**What to produce**
Give every entry again precisely as it appears.

<<<<

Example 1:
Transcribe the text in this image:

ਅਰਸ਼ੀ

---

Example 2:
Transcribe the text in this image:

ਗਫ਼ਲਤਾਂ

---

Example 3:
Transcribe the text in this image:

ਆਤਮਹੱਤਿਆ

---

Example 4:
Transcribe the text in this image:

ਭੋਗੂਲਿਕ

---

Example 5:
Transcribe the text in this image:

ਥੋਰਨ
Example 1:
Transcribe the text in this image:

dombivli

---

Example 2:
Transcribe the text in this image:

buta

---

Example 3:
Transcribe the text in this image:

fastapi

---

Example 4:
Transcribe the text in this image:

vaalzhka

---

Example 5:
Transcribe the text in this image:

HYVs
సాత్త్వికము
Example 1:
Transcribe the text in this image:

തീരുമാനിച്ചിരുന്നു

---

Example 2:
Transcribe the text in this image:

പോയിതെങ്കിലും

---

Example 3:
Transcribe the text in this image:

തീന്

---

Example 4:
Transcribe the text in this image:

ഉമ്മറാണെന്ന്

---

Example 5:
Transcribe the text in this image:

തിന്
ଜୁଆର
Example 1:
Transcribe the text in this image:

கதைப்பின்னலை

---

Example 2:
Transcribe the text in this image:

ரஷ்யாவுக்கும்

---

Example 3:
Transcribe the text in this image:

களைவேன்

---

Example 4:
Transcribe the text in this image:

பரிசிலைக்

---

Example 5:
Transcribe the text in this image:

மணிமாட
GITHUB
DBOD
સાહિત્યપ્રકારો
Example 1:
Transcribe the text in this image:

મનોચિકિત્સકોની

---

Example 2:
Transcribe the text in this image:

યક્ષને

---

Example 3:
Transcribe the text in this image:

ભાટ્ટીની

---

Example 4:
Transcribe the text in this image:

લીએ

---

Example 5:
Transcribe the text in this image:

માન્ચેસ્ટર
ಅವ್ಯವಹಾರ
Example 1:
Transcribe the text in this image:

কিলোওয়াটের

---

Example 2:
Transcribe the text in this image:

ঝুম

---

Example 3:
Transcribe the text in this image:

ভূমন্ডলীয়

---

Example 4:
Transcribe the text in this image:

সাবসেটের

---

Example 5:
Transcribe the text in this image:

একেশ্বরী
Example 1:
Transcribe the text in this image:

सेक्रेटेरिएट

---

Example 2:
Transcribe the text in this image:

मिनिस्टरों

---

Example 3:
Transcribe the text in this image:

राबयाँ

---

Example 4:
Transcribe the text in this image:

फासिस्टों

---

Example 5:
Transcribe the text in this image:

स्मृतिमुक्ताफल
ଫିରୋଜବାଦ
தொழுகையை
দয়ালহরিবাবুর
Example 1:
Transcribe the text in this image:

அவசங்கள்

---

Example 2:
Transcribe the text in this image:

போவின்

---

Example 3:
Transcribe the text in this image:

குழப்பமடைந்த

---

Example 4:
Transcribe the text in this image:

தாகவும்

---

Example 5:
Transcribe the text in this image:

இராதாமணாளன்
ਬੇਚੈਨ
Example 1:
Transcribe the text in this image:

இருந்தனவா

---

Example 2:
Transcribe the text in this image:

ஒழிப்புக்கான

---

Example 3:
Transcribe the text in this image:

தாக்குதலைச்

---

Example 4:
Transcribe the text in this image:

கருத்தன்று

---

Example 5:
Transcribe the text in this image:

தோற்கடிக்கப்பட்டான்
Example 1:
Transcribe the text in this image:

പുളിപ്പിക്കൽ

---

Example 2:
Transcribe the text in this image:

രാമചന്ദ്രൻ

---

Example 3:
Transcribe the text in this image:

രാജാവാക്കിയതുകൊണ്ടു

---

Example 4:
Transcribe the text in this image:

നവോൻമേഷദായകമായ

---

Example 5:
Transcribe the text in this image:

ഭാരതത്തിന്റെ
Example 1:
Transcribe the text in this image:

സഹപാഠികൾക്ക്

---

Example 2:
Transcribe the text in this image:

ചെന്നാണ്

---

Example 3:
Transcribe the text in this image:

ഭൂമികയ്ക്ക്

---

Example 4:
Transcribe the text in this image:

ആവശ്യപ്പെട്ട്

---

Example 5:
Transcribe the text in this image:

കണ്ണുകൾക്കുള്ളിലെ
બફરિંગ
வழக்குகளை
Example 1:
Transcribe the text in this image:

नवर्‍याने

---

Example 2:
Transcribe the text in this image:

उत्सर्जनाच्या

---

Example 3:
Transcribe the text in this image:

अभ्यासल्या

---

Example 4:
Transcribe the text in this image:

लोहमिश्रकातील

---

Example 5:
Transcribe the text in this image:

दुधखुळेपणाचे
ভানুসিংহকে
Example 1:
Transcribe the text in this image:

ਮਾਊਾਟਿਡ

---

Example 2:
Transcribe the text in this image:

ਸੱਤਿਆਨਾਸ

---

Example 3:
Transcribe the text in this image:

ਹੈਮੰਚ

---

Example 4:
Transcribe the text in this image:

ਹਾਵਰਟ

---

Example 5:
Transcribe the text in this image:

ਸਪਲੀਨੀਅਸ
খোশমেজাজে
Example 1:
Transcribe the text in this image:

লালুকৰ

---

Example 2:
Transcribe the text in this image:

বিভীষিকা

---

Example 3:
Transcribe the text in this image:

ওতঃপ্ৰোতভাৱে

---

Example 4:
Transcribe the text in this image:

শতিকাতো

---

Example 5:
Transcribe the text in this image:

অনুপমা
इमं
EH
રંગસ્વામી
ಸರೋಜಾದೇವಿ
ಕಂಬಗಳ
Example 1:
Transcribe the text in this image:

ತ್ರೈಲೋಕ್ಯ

>>>>

**Output for this exercise**
Example 1:
Transcribe the text in this image:

ਅਰਸ਼ੀ

---

Example 2:
Transcribe the text in this image:

ਗਫ਼ਲਤਾਂ

---

Example 3:
Transcribe the text in this image:

ਆਤਮਹੱਤਿਆ

---

Example 4:
Transcribe the text in this image:

ਭੋਗੂਲਿਕ

---

Example 5:
Transcribe the text in this image:

ਥੋਰਨ
Example 1:
Transcribe the text in this image:

dombivli

---

Example 2:
Transcribe the text in this image:

buta

---

Example 3:
Transcribe the text in this image:

fastapi

---

Example 4:
Transcribe the text in this image:

vaalzhka

---

Example 5:
Transcribe the text in this image:

HYVs
సాత్త్వికము
Example 1:
Transcribe the text in this image:

തീരുമാനിച്ചിരുന്നു

---

Example 2:
Transcribe the text in this image:

പോയിതെങ്കിലും

---

Example 3:
Transcribe the text in this image:

തീന്

---

Example 4:
Transcribe the text in this image:

ഉമ്മറാണെന്ന്

---

Example 5:
Transcribe the text in this image:

തിന്
ଜୁଆର
Example 1:
Transcribe the text in this image:

கதைப்பின்னலை

---

Example 2:
Transcribe the text in this image:

ரஷ்யாவுக்கும்

---

Example 3:
Transcribe the text in this image:

களைவேன்

---

Example 4:
Transcribe the text in this image:

பரிசிலைக்

---

Example 5:
Transcribe the text in this image:

மணிமாட
GITHUB
DBOD
સાહિત્યપ્રકારો
Example 1:
Transcribe the text in this image:

મનોચિકિત્સકોની

---

Example 2:
Transcribe the text in this image:

યક્ષને

---

Example 3:
Transcribe the text in this image:

ભાટ્ટીની

---

Example 4:
Transcribe the text in this image:

લીએ

---

Example 5:
Transcribe the text in this image:

માન્ચેસ્ટર
ಅವ್ಯವಹಾರ
Example 1:
Transcribe the text in this image:

কিলোওয়াটের

---

Example 2:
Transcribe the text in this image:

ঝুম

---

Example 3:
Transcribe the text in this image:

ভূমন্ডলীয়

---

Example 4:
Transcribe the text in this image:

সাবসেটের

---

Example 5:
Transcribe the text in this image:

একেশ্বরী
Example 1:
Transcribe the text in this image:

सेक्रेटेरिएट

---

Example 2:
Transcribe the text in this image:

मिनिस्टरों

---

Example 3:
Transcribe the text in this image:

राबयाँ

---

Example 4:
Transcribe the text in this image:

फासिस्टों

---

Example 5:
Transcribe the text in this image:

स्मृतिमुक्ताफल
ଫିରୋଜବାଦ
தொழுகையை
দয়ালহরিবাবুর
Example 1:
Transcribe the text in this image:

அவசங்கள்

---

Example 2:
Transcribe the text in this image:

போவின்

---

Example 3:
Transcribe the text in this image:

குழப்பமடைந்த

---

Example 4:
Transcribe the text in this image:

தாகவும்

---

Example 5:
Transcribe the text in this image:

இராதாமணாளன்
ਬੇਚੈਨ
Example 1:
Transcribe the text in this image:

இருந்தனவா

---

Example 2:
Transcribe the text in this image:

ஒழிப்புக்கான

---

Example 3:
Transcribe the text in this image:

தாக்குதலைச்

---

Example 4:
Transcribe the text in this image:

கருத்தன்று

---

Example 5:
Transcribe the text in this image:

தோற்கடிக்கப்பட்டான்
Example 1:
Transcribe the text in this image:

പുളിപ്പിക്കൽ

---

Example 2:
Transcribe the text in this image:

രാമചന്ദ്രൻ

---

Example 3:
Transcribe the text in this image:

രാജാവാക്കിയതുകൊണ്ടു

---

Example 4:
Transcribe the text in this image:

നവോൻമേഷദായകമായ

---

Example 5:
Transcribe the text in this image:

ഭാരതത്തിന്റെ
Example 1:
Transcribe the text in this image:

സഹപാഠികൾക്ക്

---

Example 2:
Transcribe the text in this image:

ചെന്നാണ്

---

Example 3:
Transcribe the text in this image:

ഭൂമികയ്ക്ക്

---

Example 4:
Transcribe the text in this image:

ആവശ്യപ്പെട്ട്

---

Example 5:
Transcribe the text in this image:

കണ്ണുകൾക്കുള്ളിലെ
બફરિંગ
வழக்குகளை
Example 1:
Transcribe the text in this image:

नवर्‍याने

---

Example 2:
Transcribe the text in this image:

उत्सर्जनाच्या

---

Example 3:
Transcribe the text in this image:

अभ्यासल्या

---

Example 4:
Transcribe the text in this image:

लोहमिश्रकातील

---

Example 5:
Transcribe the text in this image:

दुधखुळेपणाचे
ভানুসিংহকে
Example 1:
Transcribe the text in this image:

ਮਾਊਾਟਿਡ

---

Example 2:
Transcribe the text in this image:

ਸੱਤਿਆਨਾਸ

---

Example 3:
Transcribe the text in this image:

ਹੈਮੰਚ

---

Example 4:
Transcribe the text in this image:

ਹਾਵਰਟ

---

Example 5:
Transcribe the text in this image:

ਸਪਲੀਨੀਅਸ
খোশমেজাজে
Example 1:
Transcribe the text in this image:

লালুকৰ

---

Example 2:
Transcribe the text in this image:

বিভীষিকা

---

Example 3:
Transcribe the text in this image:

ওতঃপ্ৰোতভাৱে

---

Example 4:
Transcribe the text in this image:

শতিকাতো

---

Example 5:
Transcribe the text in this image:

অনুপমা
इमं
EH
રંગસ્વામી
ಸರೋಜಾದೇವಿ
ಕಂಬಗಳ
Example 1:
Transcribe the text in this image:

ತ್ರೈಲೋಕ್ಯ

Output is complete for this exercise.